Его отпихнул другой человек, — бледный от злобы, — стал говорить еще более страшные слова. Тогда часть толпы, стоявшая поодаль, кинулась к плетню, вывернула колья и налетела на собрание с тылу. Латугин, Задуйвитер и Байков сбежали с крыльца в толпу, раскидывая людей, выхватывая из рук у них колья, — кричали: «Никакой паники, все в порядке, мать вашу так, собрание продолжается…»
Стычка была коротка, нападающих оказалось не так много. Кое-кто из них скрылся, кое за кем гнались по улице. Несколько человек осталось лежать на земле, запорошенной снежной крупой…
Кузьма Кузьмич пошел для сокращения пути перелазами через плетни и огороды, запутался и попал на чей-то двор. Там стояли женщины, — одна причитала, другие слушали ее. Увидев Кузьму Кузьмича, они заговорили, и Варвара Власова, Надеждина мать, гневно подбирая длинные рукава бекеши из чертовой кожи, стала подходить к Кузьме Кузьмичу; другие двинулись за ней.
— Вот почему ты с нас денег не взял, расстрига! — сказала Варвара. — А мы-то, глупые, ему поверили… Все село споил… Все у нас выведал… Всех дураков смутил, смутьян… Продал нас коммунистам… Да что вы на него смотрите, сатану, бейте его до смерти…

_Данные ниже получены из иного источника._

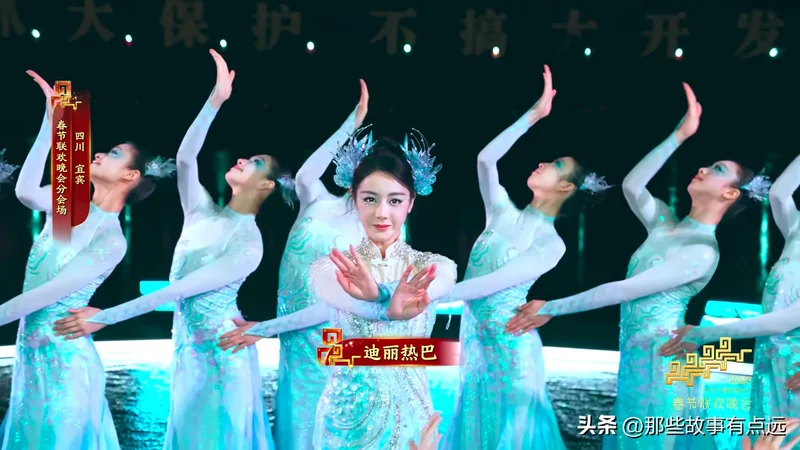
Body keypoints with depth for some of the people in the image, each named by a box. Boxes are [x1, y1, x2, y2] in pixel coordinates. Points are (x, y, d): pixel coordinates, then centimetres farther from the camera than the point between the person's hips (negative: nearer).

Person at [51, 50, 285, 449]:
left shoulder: (249, 245, -18)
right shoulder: (202, 211, 1)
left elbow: (177, 291, -22)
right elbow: (185, 157, -15)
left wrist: (104, 317, -23)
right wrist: (217, 99, -22)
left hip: (220, 353, -6)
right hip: (185, 346, 6)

— Нельзя меня бить, — ответил Кузьма Кузьмич, отступая, — жалеть будете, бабы… Не трогайте меня!
— А ты нас пожалел?
Сбивая с голов своих платки, разъяряясь, женщины закричали все враз, обвиняя расстригу в каторжной разверстке, и в побоище у сельсовета, и в том, что теперь хорошему хозяину места нет на селе, и в том, сколько гусей и поросят было сожрано за эти дни, — во всем оказался он виноват. Женщины прижали его к плетню. Напрасно Кузьма Кузьмич силился снова очаровать их, насильно улыбаясь и бормоча: «Ну посердились, ну и ладно… Давайте тихо поговорим…» Варвара Власова первая вцепилась ему в волосы с боков ушей, по согнутой спине его замолотили кулаки. Он сообразил, что умнее всего лечь и закрыться руками. Ребра у него так и трещали. «Ох, только бы твердым чем-нибудь не наладили…» И он услышал дикий голос: «Колом его, перевертня!» Попробовал вскинуться, но лишь потемнело в глазах. И вдруг его отпустили. Тогда он услышал свое кряхтенье и с усилием перестал кряхтеть. Его подняли и прислонили к плетню. Кузьма Кузьмич разлепил забитые снегом и мякиной глаза и увидел. Анну, из-за юбки ее — восторженное личико веснушчатой девчонки; увидел Латугина, Задуйвитра, Байкова.